Ill.1. Page de titre d'une édition de 1561 de Défense et illustration de la langue française, de Joachim du Bellay. Notes manuscrites de l’imprimeur Henri Estienne. (Bibliothèque municipale de Lyon.)
Ill.1. Page de titre d'une édition de 1561 de Défense et illustration de la langue française, de Joachim du Bellay. Notes manuscrites de l’imprimeur Henri Estienne. (Bibliothèque municipale de Lyon.)
Sommaire

Contexte : la Pléiade et la langue française

Les historiens de la littérature font débuter le mouvement littéraire de la Pléiade en 1549 avec la parution de la Défense et illustration de la langue française de Joachim du Bellay. Le mouvement plonge toutefois ses racines dans le foisonnement poétique de la première moitié du xvie siècle à Lyon, où se réunissent à partir du début des années 1530 de nombreux poètes, parmi lesquels Guillaume des Autels (1529-1599), Pontus de Tyard (1521-1605), Louise Labé (vers 1524-1566) ou encore Maurice Scève (1505-1564), auteur de Délie, objet de plus haute vertu, un recueil de poème qui inspire Pierre de Ronsard et Joachim du Bellay.
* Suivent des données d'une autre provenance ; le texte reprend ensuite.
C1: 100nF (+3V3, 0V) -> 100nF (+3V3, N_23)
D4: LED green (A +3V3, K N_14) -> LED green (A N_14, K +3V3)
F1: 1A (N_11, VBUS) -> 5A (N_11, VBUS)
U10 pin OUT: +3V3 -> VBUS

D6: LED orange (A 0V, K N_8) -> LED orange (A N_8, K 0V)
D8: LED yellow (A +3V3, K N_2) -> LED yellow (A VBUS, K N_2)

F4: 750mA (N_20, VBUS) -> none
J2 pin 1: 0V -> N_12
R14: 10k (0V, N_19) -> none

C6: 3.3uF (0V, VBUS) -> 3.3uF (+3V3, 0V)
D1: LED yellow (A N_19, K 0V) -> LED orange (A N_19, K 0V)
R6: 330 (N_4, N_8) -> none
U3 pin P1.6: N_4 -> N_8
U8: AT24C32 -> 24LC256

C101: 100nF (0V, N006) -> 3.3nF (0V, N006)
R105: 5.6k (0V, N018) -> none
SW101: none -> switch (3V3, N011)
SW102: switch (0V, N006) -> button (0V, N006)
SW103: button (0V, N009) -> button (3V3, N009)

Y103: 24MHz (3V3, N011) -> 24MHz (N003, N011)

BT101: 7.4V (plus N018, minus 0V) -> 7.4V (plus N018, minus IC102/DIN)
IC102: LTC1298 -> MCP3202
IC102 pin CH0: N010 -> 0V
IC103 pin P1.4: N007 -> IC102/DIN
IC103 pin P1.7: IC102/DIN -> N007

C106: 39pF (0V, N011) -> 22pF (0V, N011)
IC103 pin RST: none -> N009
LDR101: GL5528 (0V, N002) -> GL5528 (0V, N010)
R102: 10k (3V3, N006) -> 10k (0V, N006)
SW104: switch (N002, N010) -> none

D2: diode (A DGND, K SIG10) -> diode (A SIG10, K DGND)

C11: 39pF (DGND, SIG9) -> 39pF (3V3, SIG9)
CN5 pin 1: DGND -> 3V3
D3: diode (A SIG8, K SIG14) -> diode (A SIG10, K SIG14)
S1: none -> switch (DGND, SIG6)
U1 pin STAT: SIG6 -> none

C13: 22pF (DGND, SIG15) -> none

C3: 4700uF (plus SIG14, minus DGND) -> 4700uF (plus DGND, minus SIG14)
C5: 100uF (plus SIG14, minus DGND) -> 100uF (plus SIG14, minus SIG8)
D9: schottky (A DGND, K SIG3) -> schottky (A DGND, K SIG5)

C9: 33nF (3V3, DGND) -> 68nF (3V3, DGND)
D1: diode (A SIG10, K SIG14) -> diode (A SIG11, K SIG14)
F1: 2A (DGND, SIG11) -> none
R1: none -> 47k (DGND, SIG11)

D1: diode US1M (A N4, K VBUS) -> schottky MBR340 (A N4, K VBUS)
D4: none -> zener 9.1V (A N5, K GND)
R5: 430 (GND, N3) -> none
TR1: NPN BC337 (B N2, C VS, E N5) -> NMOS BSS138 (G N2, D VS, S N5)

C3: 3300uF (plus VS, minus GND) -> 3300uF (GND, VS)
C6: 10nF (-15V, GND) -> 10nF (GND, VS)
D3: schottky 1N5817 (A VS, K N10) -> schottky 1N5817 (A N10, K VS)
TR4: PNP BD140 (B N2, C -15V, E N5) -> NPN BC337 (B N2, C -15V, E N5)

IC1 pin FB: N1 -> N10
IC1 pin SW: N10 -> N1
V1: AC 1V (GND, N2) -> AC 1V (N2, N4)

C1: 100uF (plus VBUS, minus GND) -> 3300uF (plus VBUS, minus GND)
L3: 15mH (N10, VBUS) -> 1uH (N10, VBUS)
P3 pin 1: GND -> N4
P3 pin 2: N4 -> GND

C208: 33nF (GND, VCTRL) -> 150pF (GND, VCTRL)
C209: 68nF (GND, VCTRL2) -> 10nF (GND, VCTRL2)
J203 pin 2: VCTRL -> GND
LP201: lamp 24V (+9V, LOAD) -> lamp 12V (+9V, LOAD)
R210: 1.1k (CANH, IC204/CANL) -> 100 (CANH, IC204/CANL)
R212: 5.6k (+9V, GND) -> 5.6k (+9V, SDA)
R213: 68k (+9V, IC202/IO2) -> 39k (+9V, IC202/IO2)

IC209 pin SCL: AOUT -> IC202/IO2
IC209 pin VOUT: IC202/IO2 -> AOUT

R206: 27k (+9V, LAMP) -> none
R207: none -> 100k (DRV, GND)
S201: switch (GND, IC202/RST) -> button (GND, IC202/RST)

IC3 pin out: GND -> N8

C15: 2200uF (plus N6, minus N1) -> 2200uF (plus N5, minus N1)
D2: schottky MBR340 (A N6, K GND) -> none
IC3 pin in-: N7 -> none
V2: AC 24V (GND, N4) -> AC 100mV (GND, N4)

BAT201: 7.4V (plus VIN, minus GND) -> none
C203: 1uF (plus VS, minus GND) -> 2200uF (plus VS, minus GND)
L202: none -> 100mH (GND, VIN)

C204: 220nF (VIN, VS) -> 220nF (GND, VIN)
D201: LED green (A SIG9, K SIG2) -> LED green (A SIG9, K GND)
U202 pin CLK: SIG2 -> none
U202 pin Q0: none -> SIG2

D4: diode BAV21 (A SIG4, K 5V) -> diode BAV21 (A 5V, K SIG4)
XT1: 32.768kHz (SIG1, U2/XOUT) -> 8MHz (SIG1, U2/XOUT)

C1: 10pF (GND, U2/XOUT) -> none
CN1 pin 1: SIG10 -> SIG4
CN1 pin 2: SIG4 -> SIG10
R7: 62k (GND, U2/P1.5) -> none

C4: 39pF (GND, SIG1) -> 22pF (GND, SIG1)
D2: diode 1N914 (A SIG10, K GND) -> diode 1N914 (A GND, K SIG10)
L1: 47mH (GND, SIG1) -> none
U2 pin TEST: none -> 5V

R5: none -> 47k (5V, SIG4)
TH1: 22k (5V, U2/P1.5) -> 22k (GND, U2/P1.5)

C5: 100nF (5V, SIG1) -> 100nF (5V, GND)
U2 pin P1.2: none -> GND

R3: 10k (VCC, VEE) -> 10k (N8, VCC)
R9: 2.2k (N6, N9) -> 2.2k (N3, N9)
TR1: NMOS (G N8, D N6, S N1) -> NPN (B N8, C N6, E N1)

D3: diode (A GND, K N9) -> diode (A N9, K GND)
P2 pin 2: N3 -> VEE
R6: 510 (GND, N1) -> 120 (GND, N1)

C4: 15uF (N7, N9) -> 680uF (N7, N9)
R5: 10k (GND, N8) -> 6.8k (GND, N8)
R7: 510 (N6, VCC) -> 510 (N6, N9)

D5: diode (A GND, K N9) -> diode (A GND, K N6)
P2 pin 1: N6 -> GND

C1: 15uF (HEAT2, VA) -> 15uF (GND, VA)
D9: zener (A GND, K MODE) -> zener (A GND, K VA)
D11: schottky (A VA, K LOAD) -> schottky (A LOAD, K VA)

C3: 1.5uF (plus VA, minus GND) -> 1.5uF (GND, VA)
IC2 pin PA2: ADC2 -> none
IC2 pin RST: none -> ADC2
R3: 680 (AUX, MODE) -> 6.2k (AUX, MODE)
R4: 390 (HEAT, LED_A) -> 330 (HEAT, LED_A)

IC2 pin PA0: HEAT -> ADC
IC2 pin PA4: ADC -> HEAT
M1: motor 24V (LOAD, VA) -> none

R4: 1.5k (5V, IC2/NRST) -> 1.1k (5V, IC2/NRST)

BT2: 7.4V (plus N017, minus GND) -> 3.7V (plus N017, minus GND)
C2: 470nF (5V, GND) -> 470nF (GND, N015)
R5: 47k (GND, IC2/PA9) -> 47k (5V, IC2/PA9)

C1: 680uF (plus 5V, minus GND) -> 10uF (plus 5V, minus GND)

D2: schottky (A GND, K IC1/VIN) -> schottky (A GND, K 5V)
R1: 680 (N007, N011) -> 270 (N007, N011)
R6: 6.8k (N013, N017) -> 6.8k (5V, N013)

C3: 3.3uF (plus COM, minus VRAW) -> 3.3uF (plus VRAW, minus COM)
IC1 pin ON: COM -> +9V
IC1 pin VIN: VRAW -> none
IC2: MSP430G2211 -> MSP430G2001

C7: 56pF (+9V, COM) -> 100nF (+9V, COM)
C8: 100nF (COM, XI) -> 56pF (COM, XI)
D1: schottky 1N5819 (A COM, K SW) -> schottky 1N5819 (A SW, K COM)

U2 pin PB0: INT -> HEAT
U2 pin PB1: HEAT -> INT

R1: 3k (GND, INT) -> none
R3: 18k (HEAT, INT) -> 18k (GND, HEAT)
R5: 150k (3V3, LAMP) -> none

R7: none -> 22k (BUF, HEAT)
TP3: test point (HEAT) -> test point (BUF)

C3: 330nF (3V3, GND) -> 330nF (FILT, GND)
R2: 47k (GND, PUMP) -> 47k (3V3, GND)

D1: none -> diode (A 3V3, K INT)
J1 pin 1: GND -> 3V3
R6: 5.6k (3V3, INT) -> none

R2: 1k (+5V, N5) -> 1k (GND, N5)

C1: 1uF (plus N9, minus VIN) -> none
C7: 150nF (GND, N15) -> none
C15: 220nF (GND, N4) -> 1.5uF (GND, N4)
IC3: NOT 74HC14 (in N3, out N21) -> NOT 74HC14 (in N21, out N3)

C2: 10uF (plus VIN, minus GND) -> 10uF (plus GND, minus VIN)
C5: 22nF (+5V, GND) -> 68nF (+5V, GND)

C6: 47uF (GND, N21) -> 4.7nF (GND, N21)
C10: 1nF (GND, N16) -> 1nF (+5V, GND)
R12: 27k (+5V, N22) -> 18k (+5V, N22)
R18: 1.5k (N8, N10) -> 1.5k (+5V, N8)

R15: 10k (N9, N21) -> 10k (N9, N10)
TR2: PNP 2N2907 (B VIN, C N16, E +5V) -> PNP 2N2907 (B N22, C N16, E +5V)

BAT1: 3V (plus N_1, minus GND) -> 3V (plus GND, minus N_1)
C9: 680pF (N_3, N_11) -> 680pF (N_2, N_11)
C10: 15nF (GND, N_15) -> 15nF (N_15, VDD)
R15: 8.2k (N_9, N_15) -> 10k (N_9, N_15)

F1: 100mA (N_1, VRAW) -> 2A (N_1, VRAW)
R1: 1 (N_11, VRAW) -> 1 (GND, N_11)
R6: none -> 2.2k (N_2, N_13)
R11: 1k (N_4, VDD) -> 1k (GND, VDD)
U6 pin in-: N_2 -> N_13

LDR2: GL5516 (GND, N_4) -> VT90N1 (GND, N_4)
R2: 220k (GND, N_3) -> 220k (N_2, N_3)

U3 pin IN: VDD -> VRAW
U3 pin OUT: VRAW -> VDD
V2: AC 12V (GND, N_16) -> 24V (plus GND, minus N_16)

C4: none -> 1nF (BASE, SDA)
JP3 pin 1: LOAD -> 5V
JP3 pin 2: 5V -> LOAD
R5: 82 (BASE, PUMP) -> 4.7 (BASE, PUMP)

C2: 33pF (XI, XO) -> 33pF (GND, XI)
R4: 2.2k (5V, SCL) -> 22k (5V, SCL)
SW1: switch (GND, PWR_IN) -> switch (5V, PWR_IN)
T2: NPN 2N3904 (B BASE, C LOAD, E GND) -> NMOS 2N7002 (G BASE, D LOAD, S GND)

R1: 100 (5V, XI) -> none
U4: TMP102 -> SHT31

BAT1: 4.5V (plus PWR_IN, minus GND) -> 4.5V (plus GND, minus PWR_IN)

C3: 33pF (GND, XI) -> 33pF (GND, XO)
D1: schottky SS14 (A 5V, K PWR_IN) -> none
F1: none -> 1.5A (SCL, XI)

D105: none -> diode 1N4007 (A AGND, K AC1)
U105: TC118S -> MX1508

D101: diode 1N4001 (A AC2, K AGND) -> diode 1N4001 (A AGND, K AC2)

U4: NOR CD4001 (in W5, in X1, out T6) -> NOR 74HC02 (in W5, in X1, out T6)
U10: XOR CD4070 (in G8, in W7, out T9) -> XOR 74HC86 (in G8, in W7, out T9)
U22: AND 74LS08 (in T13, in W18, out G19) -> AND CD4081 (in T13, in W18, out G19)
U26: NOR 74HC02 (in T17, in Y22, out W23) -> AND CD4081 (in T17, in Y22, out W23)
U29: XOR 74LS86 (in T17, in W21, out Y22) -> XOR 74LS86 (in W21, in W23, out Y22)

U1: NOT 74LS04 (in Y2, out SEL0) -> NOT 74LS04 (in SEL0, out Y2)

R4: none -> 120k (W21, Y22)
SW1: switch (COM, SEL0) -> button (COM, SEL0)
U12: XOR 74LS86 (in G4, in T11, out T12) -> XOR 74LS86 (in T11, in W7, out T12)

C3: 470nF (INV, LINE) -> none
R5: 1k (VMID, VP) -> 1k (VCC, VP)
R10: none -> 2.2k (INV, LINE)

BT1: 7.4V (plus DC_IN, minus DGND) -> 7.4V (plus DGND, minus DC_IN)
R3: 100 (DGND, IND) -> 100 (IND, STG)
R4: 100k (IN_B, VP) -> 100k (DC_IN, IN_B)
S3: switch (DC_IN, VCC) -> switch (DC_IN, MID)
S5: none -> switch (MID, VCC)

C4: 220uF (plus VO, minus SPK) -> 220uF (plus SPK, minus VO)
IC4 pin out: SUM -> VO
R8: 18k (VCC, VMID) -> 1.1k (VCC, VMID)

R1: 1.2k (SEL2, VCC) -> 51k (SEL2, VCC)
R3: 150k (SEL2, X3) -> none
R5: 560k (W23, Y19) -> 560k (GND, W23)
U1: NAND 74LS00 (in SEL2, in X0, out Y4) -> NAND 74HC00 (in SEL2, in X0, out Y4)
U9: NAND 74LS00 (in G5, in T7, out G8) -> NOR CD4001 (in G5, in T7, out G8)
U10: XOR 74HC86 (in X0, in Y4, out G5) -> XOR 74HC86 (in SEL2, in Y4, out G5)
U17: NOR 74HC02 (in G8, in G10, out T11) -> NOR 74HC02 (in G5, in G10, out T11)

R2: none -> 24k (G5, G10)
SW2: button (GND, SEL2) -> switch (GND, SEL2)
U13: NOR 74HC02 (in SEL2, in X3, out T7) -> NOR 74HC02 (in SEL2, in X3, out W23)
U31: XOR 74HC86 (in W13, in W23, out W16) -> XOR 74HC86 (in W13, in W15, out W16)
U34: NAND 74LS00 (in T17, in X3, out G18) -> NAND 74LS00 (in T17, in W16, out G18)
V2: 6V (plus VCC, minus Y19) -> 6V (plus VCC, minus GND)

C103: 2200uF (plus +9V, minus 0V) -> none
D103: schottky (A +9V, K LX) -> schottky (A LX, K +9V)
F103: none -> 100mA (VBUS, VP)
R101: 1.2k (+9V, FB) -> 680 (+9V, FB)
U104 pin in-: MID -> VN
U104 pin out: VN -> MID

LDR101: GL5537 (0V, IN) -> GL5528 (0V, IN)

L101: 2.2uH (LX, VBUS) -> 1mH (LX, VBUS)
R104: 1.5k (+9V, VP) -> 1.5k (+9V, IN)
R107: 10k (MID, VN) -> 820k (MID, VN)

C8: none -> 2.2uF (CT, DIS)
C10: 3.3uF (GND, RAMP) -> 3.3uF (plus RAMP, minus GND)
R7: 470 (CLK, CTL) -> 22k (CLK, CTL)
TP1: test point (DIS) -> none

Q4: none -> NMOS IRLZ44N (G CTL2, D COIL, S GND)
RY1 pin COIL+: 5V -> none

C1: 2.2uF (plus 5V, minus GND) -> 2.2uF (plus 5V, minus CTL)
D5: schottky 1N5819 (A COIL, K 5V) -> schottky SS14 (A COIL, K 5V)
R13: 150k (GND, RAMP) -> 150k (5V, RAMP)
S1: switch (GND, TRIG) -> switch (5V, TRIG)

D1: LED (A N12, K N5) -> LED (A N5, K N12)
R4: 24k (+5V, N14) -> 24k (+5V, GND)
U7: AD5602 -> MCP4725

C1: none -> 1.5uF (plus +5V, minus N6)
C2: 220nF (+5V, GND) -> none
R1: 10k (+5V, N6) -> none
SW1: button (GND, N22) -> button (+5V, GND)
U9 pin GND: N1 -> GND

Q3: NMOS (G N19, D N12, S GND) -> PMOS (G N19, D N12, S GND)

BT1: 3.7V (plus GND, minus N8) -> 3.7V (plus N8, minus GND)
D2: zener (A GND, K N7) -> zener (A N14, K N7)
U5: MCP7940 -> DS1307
Les poètes de la Pléiade s’inspirent aussi de modèles grecs (Homère, Pindare), latins (Virgile, Horace) et italiens, tels Boccace, Pétrarque et l’Arioste qui sont autant de modèles poétiques en France sous le règne de François Ier, alors même que celui-ci engage les forces du royaume dans les guerres d’Italie.

Vers 1546, Pierre de Ronsard réunit un cercle de poètes (Joachim du Bellay, Pontus de Tyard, Lazare de Baïf, Jacques Pelletier du Mans, Etienne Jodelle et Rémy Belleau) qui adopte le nom de « Pléiade » en hommage à un cercle de poètes ayant vécu à Alexandrie au iiie siècle. La Pléiade est portée par une mission poétique que résume Joachim du Bellay dans sa Défense et illustration de la langue française : « celuy sera véritablement le poëte que je cherche en nostre langue, qui me fera indigner, apayser, ejouyr, douloir, aymer, hayr, admirer, etonner, bref, qui tiendra la bride de mes affections, me tournant ça & la à son plaisir. »

Ces poètes recherchent de nouvelles formes poétiques capables de dire aussi bien, sinon mieux, ce que les auteurs anciens ont écrit de la beauté et des mystères du monde. Ils sont bien sûr d’excellents hellénistes et latinistes : Ronsard a ainsi suivi les cours de grec de Jean Dorat qui devient en 1560 professeur de grec au Collège des lecteurs royaux (ancêtre du Collège de France) et, comme ses compagnons, il a laissé une œuvre néo-latine, c’est-à-dire des textes poétiques écrits dans le latin classique de l’époque de Cicéron.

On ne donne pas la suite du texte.